The Story Behind Last Week's Unexpected Downtime
Hi! I’m a member of the Second Life Operations team. On Friday afternoon, major parts of Second Life had some unplanned downtime, and I want to take a few minutes to explain what happened.
Shortly before 4:15pm PDT/SLT last Friday (May 6th, 2016), the primary node for one of the central databases that drive Second Life crashed. The database node that crashed holds some of the most core data to Second Life, and a whole lot of things stop working when it’s inaccessible, as a lot of Residents saw.
When the primary node in this database is offline we turn off a bunch of services, so that we can bring the grid back up in a controlled manner by turning them back on one at a time.
My team quickly sprung into action, and we were able to promote one of the replica nodes up the chain to replace the primary node that had crashed. All services were fully restored and turned back on in just under an hour.

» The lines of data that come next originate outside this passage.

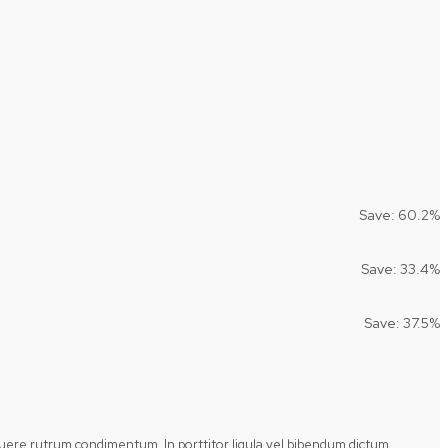
Save: 60.2%
Save: 33.4%
Save: 37.5%
posuere rutrum condimentum. In porttitor ligula vel bibendum dictum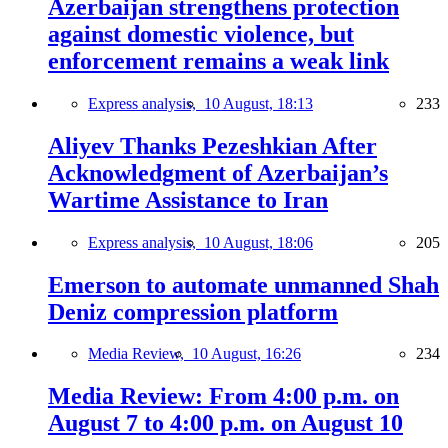
Azerbaijan strengthens protection
against domestic violence, but
enforcement remains a weak link
Express analysis,
10 August, 18:13
233
Aliyev Thanks Pezeshkian After
Acknowledgment of Azerbaijan’s
Wartime Assistance to Iran
Express analysis,
10 August, 18:06
205
Emerson to automate unmanned Shah
Deniz compression platform
Media Review,
10 August, 16:26
234
Media Review: From 4:00 p.m. on
August 7 to 4:00 p.m. on August 10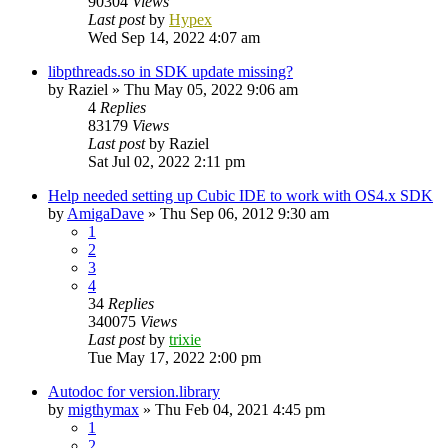
90304
Views
Last post
by
Hypex
Wed Sep 14, 2022 4:07 am
libpthreads.so in SDK update missing?
by
Raziel
»
Thu May 05, 2022 9:06 am
4
Replies
83179
Views
Last post
by
Raziel
Sat Jul 02, 2022 2:11 pm
Help needed setting up Cubic IDE to work with OS4.x SDK
by
AmigaDave
»
Thu Sep 06, 2012 9:30 am
1
2
3
4
34
Replies
340075
Views
Last post
by
trixie
Tue May 17, 2022 2:00 pm
Autodoc for version.library
by
migthymax
»
Thu Feb 04, 2021 4:45 pm
1
2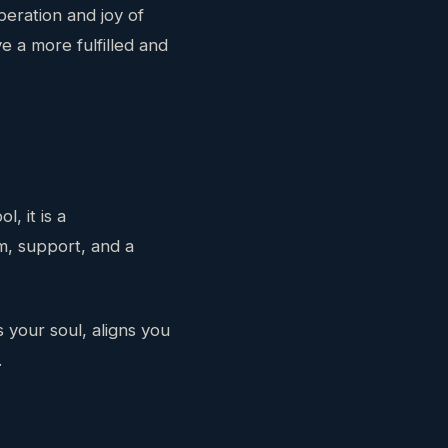
beration and joy of
 a more fulfilled and
, it is a
om, support, and a
 your soul, aligns you
.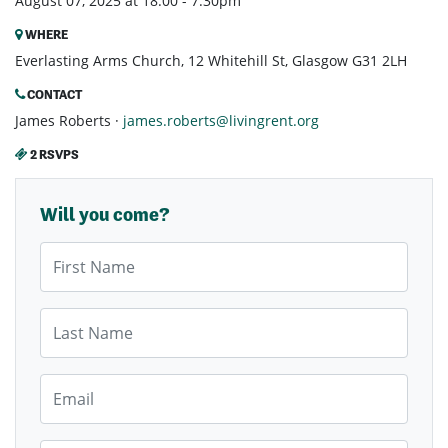
August 07, 2025 at 18:00 - 7:30pm
WHERE
Everlasting Arms Church, 12 Whitehill St, Glasgow G31 2LH
CONTACT
James Roberts ·
james.roberts@livingrent.org
2 RSVPS
Will you come?
First Name
Last Name
Email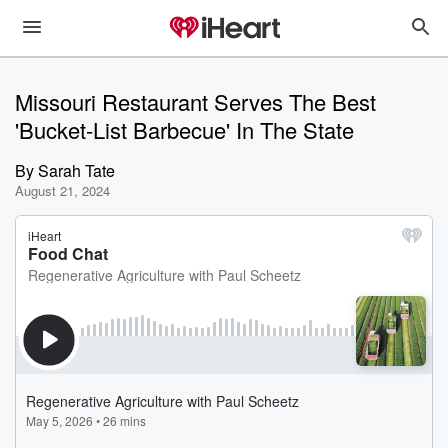
Missouri Restaurant Serves The Best
'Bucket-List Barbecue' In The State
By
Sarah Tate
August 21, 2024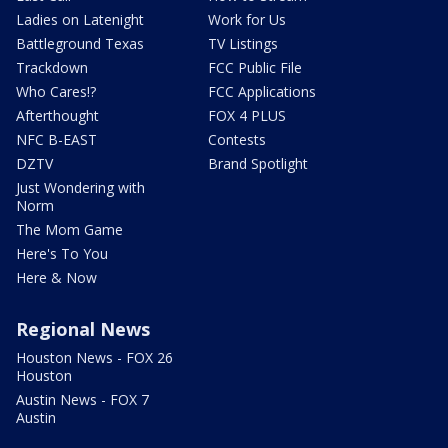
Ladies on Latenight
Work for Us
Battleground Texas
TV Listings
Trackdown
FCC Public File
Who Cares!?
FCC Applications
Afterthought
FOX 4 PLUS
NFC B-EAST
Contests
DZTV
Brand Spotlight
Just Wondering with
Norm
The Mom Game
Here's To You
Here & Now
Regional News
Houston News - FOX 26
Houston
Austin News - FOX 7
Austin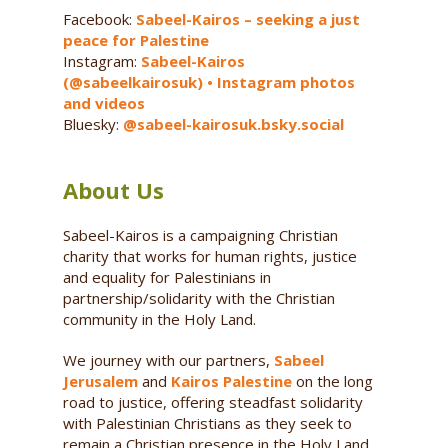
Facebook:
Sabeel-Kairos – seeking a just
peace for Palestine
Instagram:
Sabeel-Kairos
(@sabeelkairosuk) • Instagram photos
and videos
Bluesky:
@sabeel-kairosuk.bsky.social
About Us
Sabeel-Kairos is a campaigning Christian
charity that works for human rights, justice
and equality for Palestinians in
partnership/solidarity with the Christian
community in the Holy Land.
We journey with our partners,
Sabeel
Jerusalem
and
Kairos Palestine
on the long
road to justice, offering steadfast solidarity
with Palestinian Christians as they seek to
remain a Christian presence in the Holy Land,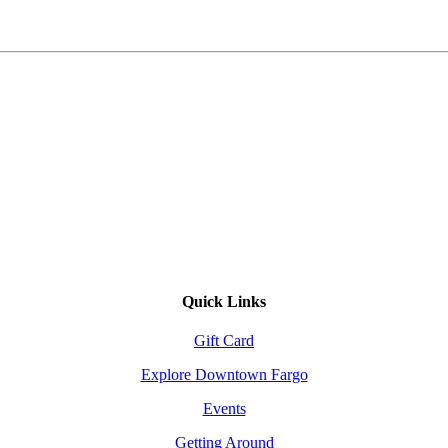
Quick Links
Gift Card
Explore Downtown Fargo
Events
Getting Around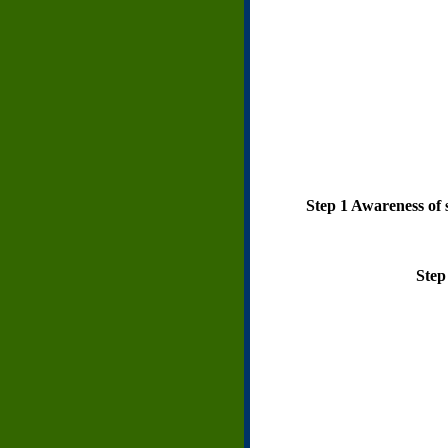
Step 1 Awareness of s
Step 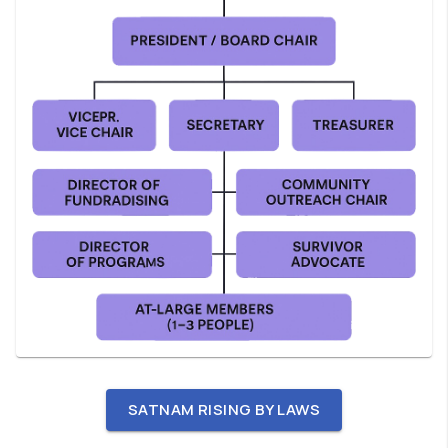
SATNAM RISING BY LAWS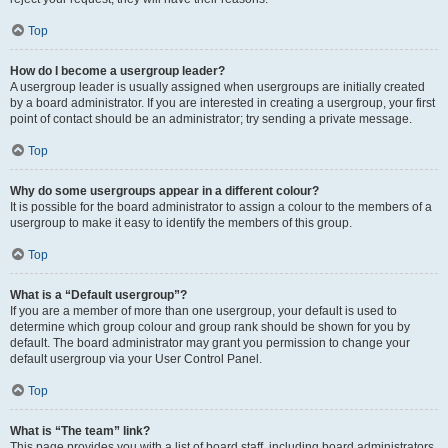
Top
How do I become a usergroup leader?
A usergroup leader is usually assigned when usergroups are initially created
by a board administrator. If you are interested in creating a usergroup, your first
point of contact should be an administrator; try sending a private message.
Top
Why do some usergroups appear in a different colour?
It is possible for the board administrator to assign a colour to the members of a
usergroup to make it easy to identify the members of this group.
Top
What is a “Default usergroup”?
If you are a member of more than one usergroup, your default is used to
determine which group colour and group rank should be shown for you by
default. The board administrator may grant you permission to change your
default usergroup via your User Control Panel.
Top
What is “The team” link?
This page provides you with a list of board staff, including board administrators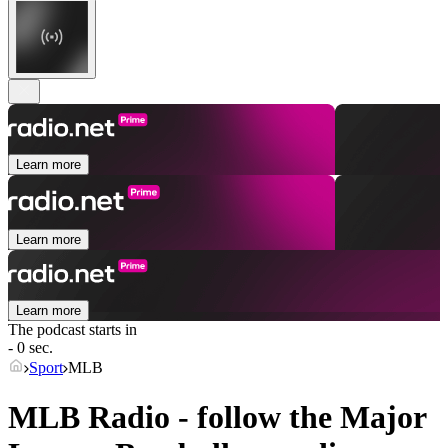
Learn more
Learn more
Learn more
The podcast starts in
- 0 sec.
Sport
MLB
MLB Radio - follow the Major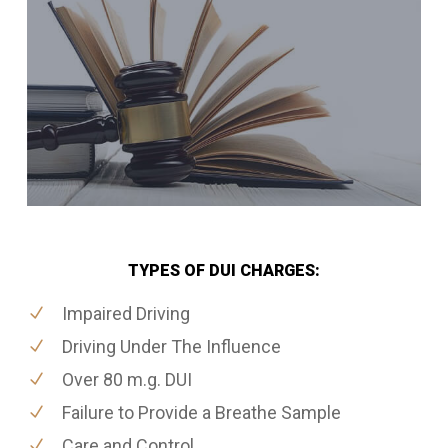
TYPES OF DUI CHARGES:
Impaired Driving
Driving Under The Influence
Over 80 m.g. DUI
Failure to Provide a Breathe Sample
Care and Control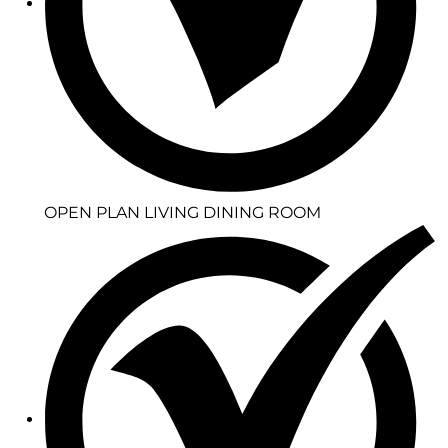
OPEN PLAN LIVING DINING ROOM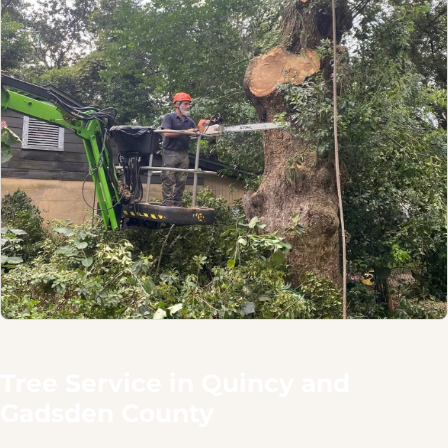
Tree Service in Quincy and
Gadsden County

One additional (and totally unexpected) problem that came up is that for the first part of the outage, our status blog was inaccessible. Our support team uses our status blog to inform Residents of what’s going on when there are problems, and the amount of traffic it receives during an outage is pretty impressive!
A few weeks ago we moved our status blog to new servers. It can be really hard to tune a system for something like a status blog, because the traffic will go from its normal amount to many, many times that very suddenly. We see we now have some additional tuning we need to do with the status blog now that it’s in its new home. (Don’t forget that you can also follow us on Twitter at @SLGridStatus. It’s really handy when the status blog in inaccessible!)
As Landon Linden wrote a year ago, being around my team during an outage is like watching “a ballet in a war zone.” We work hard to restore Second Life services the moment they break, and this outage was no exception. It can be pretty crazy at times!
We’re really sorry for the unexpected downtime late last week. There’s a lot of fun things that happen inworld on Friday night, and the last thing we want is for technical issues to get in the way.